Горьковатый привкус усиливался. Захотелось поднять голову, сесть, сказать что-то, что-то веское и серьезное, что-то немедленно выяснить. Но не было сил пошевелиться, отстранить ее руку, оборвать этот шепот «милый-милый»...

Какая-то тихая, робкая ярость шевельнулась в нем. Еще никто никогда не унизил так. Не замечали — да, презирали — да. Но чтобы прямо бросить в лицо: вижу, дескать, как ты жалок, — такого не было. Даже та шизофреничка из Житомира, в минуты очередной мрачности преподававшая, что «любить что-то нужно, друг мой, и что-то ненавидеть — это кардинальное условие полноценности», даже она не осмелилась, постеснялась. А эта, так называемая Арта... Что там у нее за опухоль, в конце концов? Где? А может, и не доброкачественная? А может, потому и не идет в больницу, что уже бесполезно?.. Спросить. Вот взять и спросить. Пусть поймет, что нельзя вот так, безнаказанно...

«А что, если я с ума схожу? — подумал Белоусов. — Ведь бывает, рассказывали. Лежишь себе, тихо и спокойно, и сам не замечаешь, как постепенно...»

Нет-нет. Она — прекрасный, добрый человек. Искренняя. Без всякого сомнения. Ведь хорошо ему? В том-то и дело. Сладко. И не сил нет, а желания нет подниматься, что-то говорить, выяснять. Что в самом деле выдумал! Да еще и мстить. С ума сойти... Разве кто-нибудь когда-нибудь его пожалел, говорил ему такие слова? Даже мать родная, которая откупилась кооперативной квартирой... Арта. Он должен быть ей безмерно благодарен, и он благодарен...

И все-таки во всем этом какое-то недоразумение. Ведь ему надо дальше — на Таллин, потом на Ленинград, потом на Петрозаводск, потом на Архангельск... Зачем он тут? Ах да — необычное решение. Ну и что? Принял? Принял. Испытал? Испытал. Необычное решение закончилось обычным банальным приключением. Вон их сколько случается — послушать только этих командировочных. Вот и с ним случилось. И ничего более. Завтра — встать, на вокзал и — дальше. И как будто ничего не было... Но почему, почему ее «милый-милый» звучит, как причитание?

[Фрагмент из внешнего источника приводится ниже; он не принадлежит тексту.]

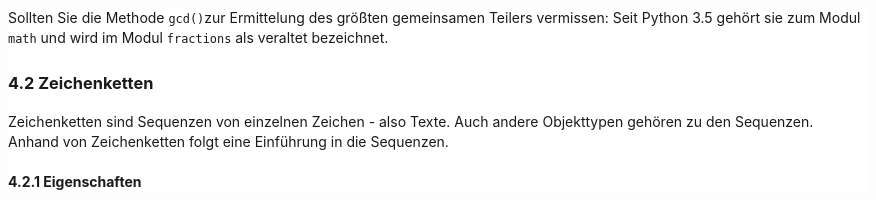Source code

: Sollten Sie die Methode `gcd()`zur Ermittelung des größten gemeinsamen Teilers vermissen: Seit Python 3.5 gehört sie zum Modul `math` und wird im Modul `fractions` als veraltet bezeichnet.

### 4.2 Zeichenketten

Zeichenketten sind Sequenzen von einzelnen Zeichen - also Texte. Auch andere Objekttypen gehören zu den Sequenzen. Anhand von Zeichenketten folgt eine Einführung in die Sequenzen.

#### 4.2.1 Eigenschaften

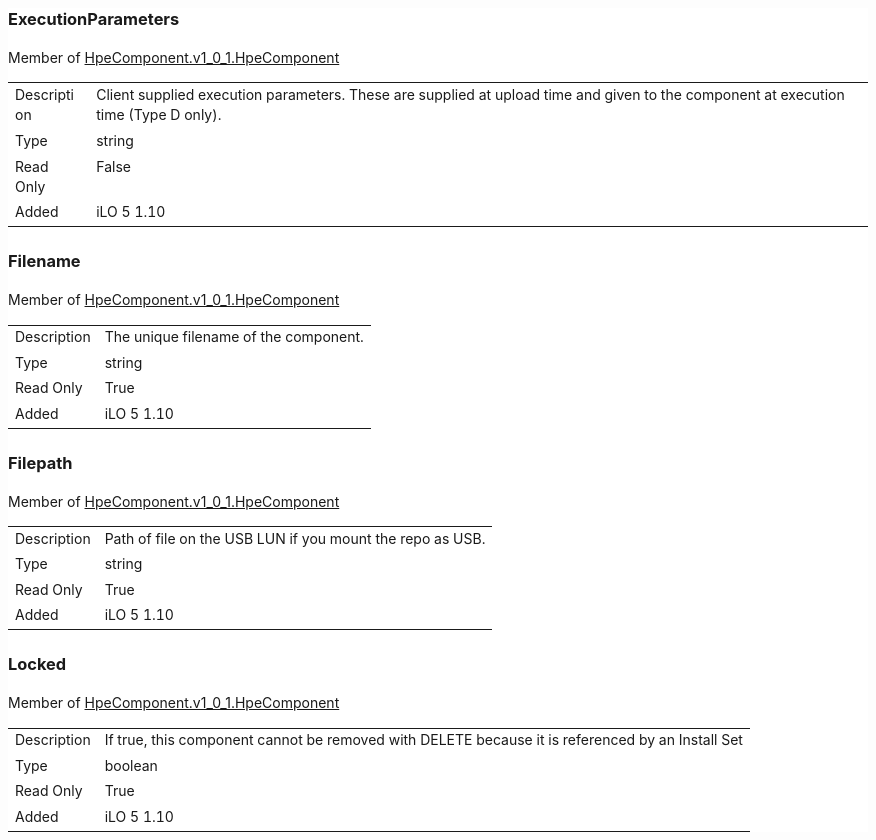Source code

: ### ExecutionParameters

Member of [HpeComponent.v1\_0\_1.HpeComponent](#hpecomponent)

| | |
|---|---|
|Description|Client supplied execution parameters.  These are supplied at upload time and given to the component at execution time (Type D only).|
|Type|string|
|Read Only|False|
|Added|iLO 5 1.10|

### Filename

Member of [HpeComponent.v1\_0\_1.HpeComponent](#hpecomponent)

| | |
|---|---|
|Description|The unique filename of the component.|
|Type|string|
|Read Only|True|
|Added|iLO 5 1.10|

### Filepath

Member of [HpeComponent.v1\_0\_1.HpeComponent](#hpecomponent)

| | |
|---|---|
|Description|Path of file on the USB LUN if you mount the repo as USB.|
|Type|string|
|Read Only|True|
|Added|iLO 5 1.10|

### Locked

Member of [HpeComponent.v1\_0\_1.HpeComponent](#hpecomponent)

| | |
|---|---|
|Description|If true, this component cannot be removed with DELETE because it is referenced by an Install Set|
|Type|boolean|
|Read Only|True|
|Added|iLO 5 1.10|
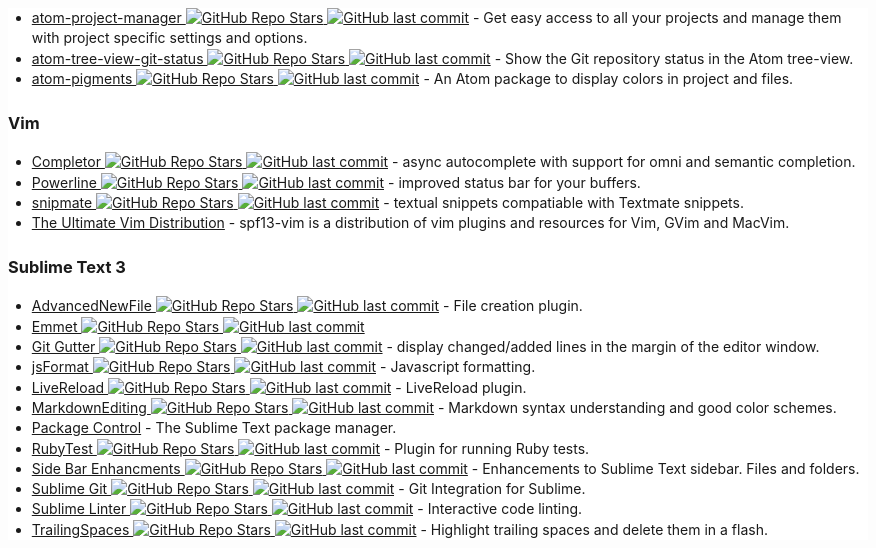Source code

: * [atom-project-manager ![GitHub Repo Stars](https://img.shields.io/github/stars/danielbrodin/atom-project-manager) ![GitHub last commit](https://img.shields.io/github/last-commit/danielbrodin/atom-project-manager)](https://github.com/danielbrodin/atom-project-manager) - Get easy access to all your projects and manage them with project specific settings and options.
* [atom-tree-view-git-status ![GitHub Repo Stars](https://img.shields.io/github/stars/subesokun/atom-tree-view-git-status) ![GitHub last commit](https://img.shields.io/github/last-commit/subesokun/atom-tree-view-git-status)](https://github.com/subesokun/atom-tree-view-git-status) - Show the Git repository status in the Atom tree-view.
* [atom-pigments ![GitHub Repo Stars](https://img.shields.io/github/stars/abe33/atom-pigments) ![GitHub last commit](https://img.shields.io/github/last-commit/abe33/atom-pigments)](https://github.com/abe33/atom-pigments) - An Atom package to display colors in project and files.

### Vim

* [Completor ![GitHub Repo Stars](https://img.shields.io/github/stars/maralla/completor.vim) ![GitHub last commit](https://img.shields.io/github/last-commit/maralla/completor.vim)](https://github.com/maralla/completor.vim) - async autocomplete with support for omni and semantic completion.
* [Powerline ![GitHub Repo Stars](https://img.shields.io/github/stars/Lokaltog/powerline) ![GitHub last commit](https://img.shields.io/github/last-commit/Lokaltog/powerline)](https://github.com/Lokaltog/powerline) - improved status bar for your buffers.
* [snipmate ![GitHub Repo Stars](https://img.shields.io/github/stars/garbas/vim-snipmate) ![GitHub last commit](https://img.shields.io/github/last-commit/garbas/vim-snipmate)](https://github.com/garbas/vim-snipmate) - textual snippets compatiable with Textmate snippets.
* [The Ultimate Vim Distribution](http://vim.spf13.com/) - spf13-vim is a distribution of vim plugins and resources for Vim, GVim and MacVim.

### Sublime Text 3

* [AdvancedNewFile ![GitHub Repo Stars](https://img.shields.io/github/stars/skuroda/Sublime-AdvancedNewFile) ![GitHub last commit](https://img.shields.io/github/last-commit/skuroda/Sublime-AdvancedNewFile)](https://github.com/skuroda/Sublime-AdvancedNewFile) - File creation plugin.
* [Emmet ![GitHub Repo Stars](https://img.shields.io/github/stars/sergeche/emmet-sublime) ![GitHub last commit](https://img.shields.io/github/last-commit/sergeche/emmet-sublime)](https://github.com/sergeche/emmet-sublime)
* [Git Gutter ![GitHub Repo Stars](https://img.shields.io/github/stars/jisaacks/GitGutter) ![GitHub last commit](https://img.shields.io/github/last-commit/jisaacks/GitGutter)](https://github.com/jisaacks/GitGutter) - display changed/added lines in the margin of the editor window.
* [jsFormat ![GitHub Repo Stars](https://img.shields.io/github/stars/jdc0589/JsFormat) ![GitHub last commit](https://img.shields.io/github/last-commit/jdc0589/JsFormat)](https://github.com/jdc0589/JsFormat) - Javascript formatting.
* [LiveReload ![GitHub Repo Stars](https://img.shields.io/github/stars/dz0ny/LiveReload-sublimetext2) ![GitHub last commit](https://img.shields.io/github/last-commit/dz0ny/LiveReload-sublimetext2)](https://github.com/dz0ny/LiveReload-sublimetext2) - LiveReload plugin.
* [MarkdownEditing ![GitHub Repo Stars](https://img.shields.io/github/stars/SublimeText-Markdown/MarkdownEditing) ![GitHub last commit](https://img.shields.io/github/last-commit/SublimeText-Markdown/MarkdownEditing)](https://github.com/SublimeText-Markdown/MarkdownEditing) - Markdown syntax understanding and good color schemes.
* [Package Control](https://sublime.wbond.net/installation) - The Sublime Text package manager.
* [RubyTest ![GitHub Repo Stars](https://img.shields.io/github/stars/maltize/sublime-text-2-ruby-tests) ![GitHub last commit](https://img.shields.io/github/last-commit/maltize/sublime-text-2-ruby-tests)](https://github.com/maltize/sublime-text-2-ruby-tests) - Plugin for running Ruby tests.
* [Side Bar Enhancments ![GitHub Repo Stars](https://img.shields.io/github/stars/titoBouzout/SideBarEnhancements) ![GitHub last commit](https://img.shields.io/github/last-commit/titoBouzout/SideBarEnhancements)](https://github.com/titoBouzout/SideBarEnhancements) - Enhancements to Sublime Text sidebar. Files and folders.
* [Sublime Git ![GitHub Repo Stars](https://img.shields.io/github/stars/kemayo/sublime-text-git) ![GitHub last commit](https://img.shields.io/github/last-commit/kemayo/sublime-text-git)](https://github.com/kemayo/sublime-text-git) - Git Integration for Sublime.
* [Sublime Linter ![GitHub Repo Stars](https://img.shields.io/github/stars/SublimeLinter/SublimeLinter3) ![GitHub last commit](https://img.shields.io/github/last-commit/SublimeLinter/SublimeLinter3)](https://github.com/SublimeLinter/SublimeLinter3/) - Interactive code linting.
* [TrailingSpaces ![GitHub Repo Stars](https://img.shields.io/github/stars/SublimeText/TrailingSpaces) ![GitHub last commit](https://img.shields.io/github/last-commit/SublimeText/TrailingSpaces)](https://github.com/SublimeText/TrailingSpaces) - Highlight trailing spaces and delete them in a flash.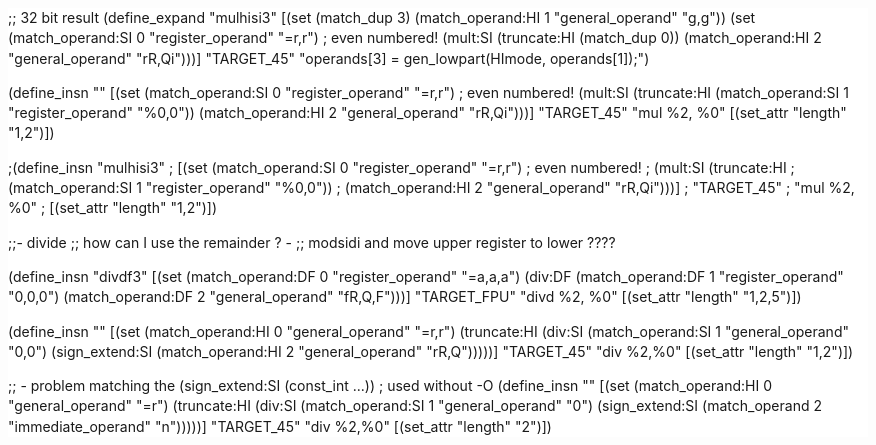 ;; 32 bit result
(define_expand "mulhisi3"
  [(set (match_dup 3)
	(match_operand:HI 1 "general_operand" "g,g"))
   (set (match_operand:SI 0 "register_operand" "=r,r") ; even numbered!
	(mult:SI (truncate:HI 
                  (match_dup 0))
		 (match_operand:HI 2 "general_operand" "rR,Qi")))]
  "TARGET_45"
  "operands[3] = gen_lowpart(HImode, operands[1]);")

(define_insn ""
  [(set (match_operand:SI 0 "register_operand" "=r,r") ; even numbered!
	(mult:SI (truncate:HI 
                  (match_operand:SI 1 "register_operand" "%0,0"))
		 (match_operand:HI 2 "general_operand" "rR,Qi")))]
  "TARGET_45"
  "mul %2, %0"
  [(set_attr "length" "1,2")])

;(define_insn "mulhisi3"
;  [(set (match_operand:SI 0 "register_operand" "=r,r") ; even numbered!
;	(mult:SI (truncate:HI 
;                  (match_operand:SI 1 "register_operand" "%0,0"))
;		 (match_operand:HI 2 "general_operand" "rR,Qi")))]
;  "TARGET_45"
;  "mul %2, %0"
;  [(set_attr "length" "1,2")])

;;- divide
;; how can I use the remainder ? - 
;; modsidi and move upper register to lower ????

(define_insn "divdf3"
  [(set (match_operand:DF 0 "register_operand" "=a,a,a")
	(div:DF (match_operand:DF 1 "register_operand" "0,0,0")
		(match_operand:DF 2 "general_operand" "fR,Q,F")))]
  "TARGET_FPU"
  "divd %2, %0"
  [(set_attr "length" "1,2,5")])

(define_insn ""
  [(set (match_operand:HI 0 "general_operand" "=r,r")
	(truncate:HI 
	 (div:SI
	  (match_operand:SI 1 "general_operand" "0,0")
	  (sign_extend:SI (match_operand:HI 2 "general_operand" "rR,Q")))))]
  "TARGET_45"
  "div %2,%0"
  [(set_attr "length" "1,2")])

;; - problem matching the (sign_extend:SI (const_int ...))
; used without -O 
(define_insn ""
  [(set (match_operand:HI 0 "general_operand" "=r")
	(truncate:HI 
	 (div:SI
	  (match_operand:SI 1 "general_operand" "0")
	  (sign_extend:SI (match_operand 2 "immediate_operand" "n")))))]
  "TARGET_45"
  "div %2,%0"
  [(set_attr "length" "2")])
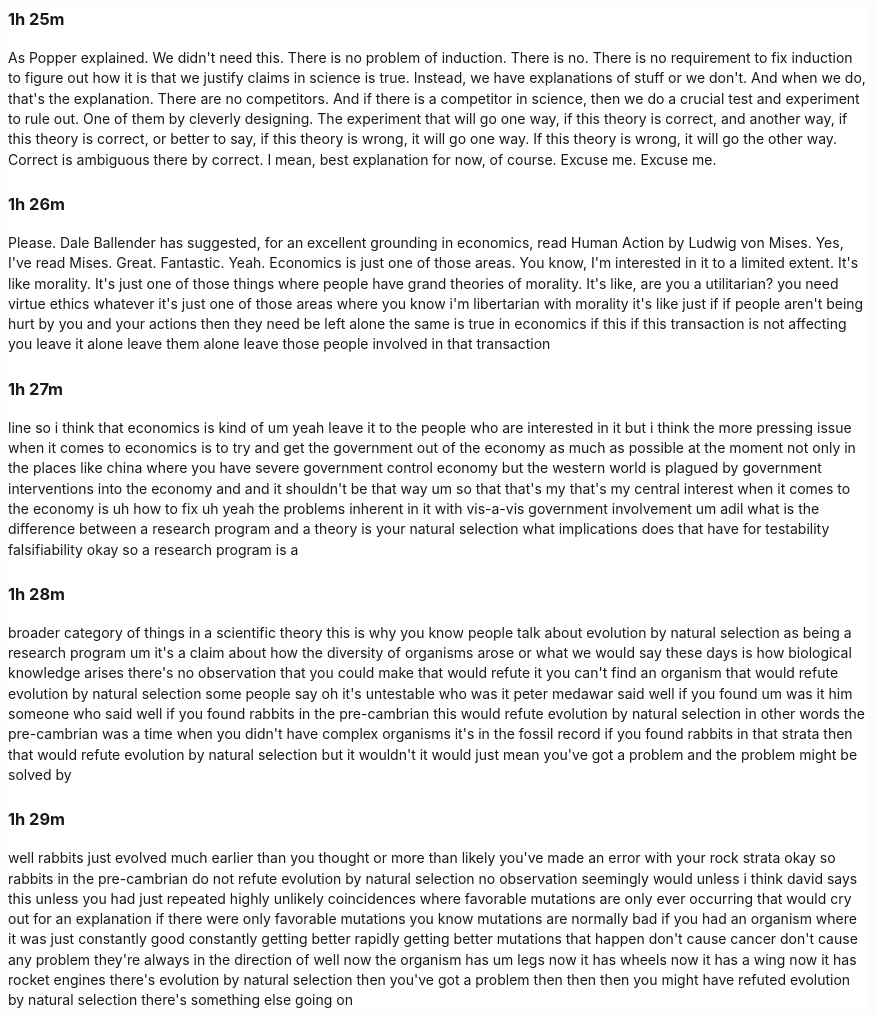 ### 1h 25m

As Popper explained. We didn't need this. There is no problem of induction. There is no. There is no requirement to fix induction to figure out how it is that we justify claims in science is true. Instead, we have explanations of stuff or we don't. And when we do, that's the explanation. There are no competitors. And if there is a competitor in science, then we do a crucial test and experiment to rule out. One of them by cleverly designing. The experiment that will go one way, if this theory is correct, and another way, if this theory is correct, or better to say, if this theory is wrong, it will go one way. If this theory is wrong, it will go the other way. Correct is ambiguous there by correct. I mean, best explanation for now, of course. Excuse me. Excuse me.

### 1h 26m

Please. Dale Ballender has suggested, for an excellent grounding in economics, read Human Action by Ludwig von Mises. Yes, I've read Mises. Great. Fantastic. Yeah. Economics is just one of those areas. You know, I'm interested in it to a limited extent. It's like morality. It's just one of those things where people have grand theories of morality. It's like, are you a utilitarian? you need virtue ethics whatever it's just one of those areas where you know i'm libertarian with morality it's like just if if people aren't being hurt by you and your actions then they need be left alone the same is true in economics if this if this transaction is not affecting you leave it alone leave them alone leave those people involved in that transaction

### 1h 27m

line so i think that economics is kind of um yeah leave it to the people who are interested in it but i think the more pressing issue when it comes to economics is to try and get the government out of the economy as much as possible at the moment not only in the places like china where you have severe government control economy but the western world is plagued by government interventions into the economy and and it shouldn't be that way um so that that's my that's my central interest when it comes to the economy is uh how to fix uh yeah the problems inherent in it with vis-a-vis government involvement um adil what is the difference between a research program and a theory is your natural selection what implications does that have for testability falsifiability okay so a research program is a

### 1h 28m

broader category of things in a scientific theory this is why you know people talk about evolution by natural selection as being a research program um it's a claim about how the diversity of organisms arose or what we would say these days is how biological knowledge arises there's no observation that you could make that would refute it you can't find an organism that would refute evolution by natural selection some people say oh it's untestable who was it peter medawar said well if you found um was it him someone who said well if you found rabbits in the pre-cambrian this would refute evolution by natural selection in other words the pre-cambrian was a time when you didn't have complex organisms it's in the fossil record if you found rabbits in that strata then that would refute evolution by natural selection but it wouldn't it would just mean you've got a problem and the problem might be solved by

### 1h 29m

well rabbits just evolved much earlier than you thought or more than likely you've made an error with your rock strata okay so rabbits in the pre-cambrian do not refute evolution by natural selection no observation seemingly would unless i think david says this unless you had just repeated highly unlikely coincidences where favorable mutations are only ever occurring that would cry out for an explanation if there were only favorable mutations you know mutations are normally bad if you had an organism where it was just constantly good constantly getting better rapidly getting better mutations that happen don't cause cancer don't cause any problem they're always in the direction of well now the organism has um legs now it has wheels now it has a wing now it has rocket engines there's evolution by natural selection then you've got a problem then then then you might have refuted evolution by natural selection there's something else going on
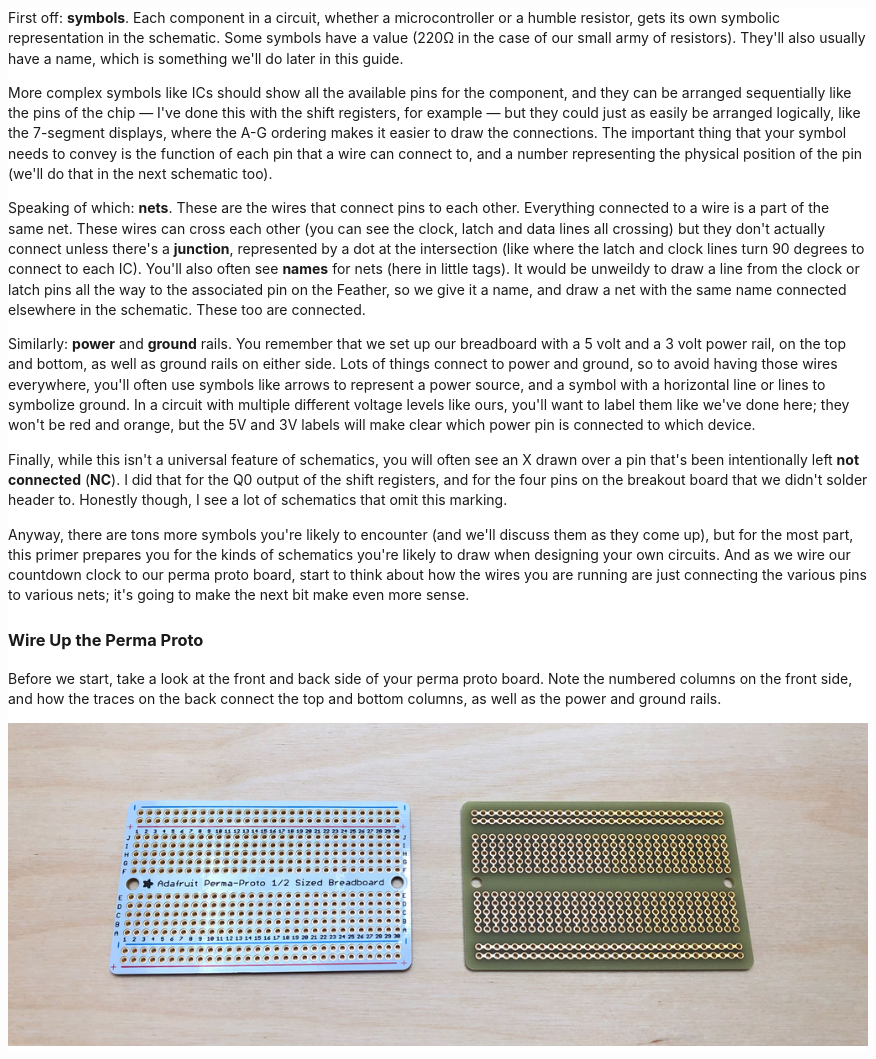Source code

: First off: **symbols**. Each component in a circuit, whether a microcontroller or a humble resistor, gets its own symbolic representation in the schematic. Some symbols have a value (220Ω in the case of our small army of resistors). They'll also usually have a name, which is something we'll do later in this guide. 

More complex symbols like ICs should show all the available pins for the component, and they can be arranged sequentially like the pins of the chip — I've done this with the shift registers, for example — but they could just as easily be arranged logically, like the 7-segment displays, where the A-G ordering makes it easier to draw the connections. The important thing that your symbol needs to convey is the function of each pin that a wire can connect to, and a number representing the physical position of the pin (we'll do that in the next schematic too). 

Speaking of which: **nets**. These are the wires that connect pins to each other. Everything connected to a wire is a part of the same net. These wires can cross each other (you can see the clock, latch and data lines all crossing) but they don't actually connect unless there's a **junction**, represented by a dot at the intersection (like where the latch and clock lines turn 90 degrees to connect to each IC). You'll also often see **names** for nets (here in little tags). It would be unweildy to draw a line from the clock or latch pins all the way to the associated pin on the Feather, so we give it a name, and draw a net with the same name connected elsewhere in the schematic. These too are connected.

Similarly: **power** and **ground** rails. You remember that we set up our breadboard with a 5 volt and a 3 volt power rail, on the top and bottom, as well as ground rails on either side. Lots of things connect to power and ground, so to avoid having those wires everywhere, you'll often use symbols like arrows to represent a power source, and a symbol with a horizontal line or lines to symbolize ground. In a circuit with multiple different voltage levels like ours, you'll want to label them like we've done here; they won't be red and orange, but the 5V and 3V labels will make clear which power pin is connected to which device. 

Finally, while this isn't a universal feature of schematics, you will often see an X drawn over a pin that's been intentionally left **not connected** (**NC**). I did that for the Q0 output of the shift registers, and for the four pins on the breakout board that we didn't solder header to. Honestly though, I see a lot of schematics that omit this marking.

Anyway, there are tons more symbols you're likely to encounter (and we'll discuss them as they come up), but for the most part, this primer prepares you for the kinds of schematics you're likely to draw when designing your own circuits. And as we wire our countdown clock to our perma proto board, start to think about how the wires you are running are just connecting the various pins to various nets; it's going to make the next bit make even more sense. 

### Wire Up the Perma Proto

Before we start, take a look at the front and back side of your perma proto board. Note the numbered columns on the front side, and how the traces on the back connect the top and bottom columns, as well as the power and ground rails. 

![Alt text](/assets/images/posts/2020-03-05-clockbuild-010.jpg)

Какой-то глубинный голос бунтовал в нем: «Да признайся же, что вся эта мешанина мысленная — бред сплошной, чушь, мусор, что совсем не то и не так ты думаешь, и совсем-совсем по другой причине находишься здесь, и по другой причине звучат такие слова». Но по какой «другой причине» — это не формулировалось в сознании, ускальзывало. И ему казалось, что если он сейчас же не возьмет себя в руки, не соберется с силами и не скажет эту единственную, верную и самую главную фразу своей жизни, то потом уже будет навсегда поздно.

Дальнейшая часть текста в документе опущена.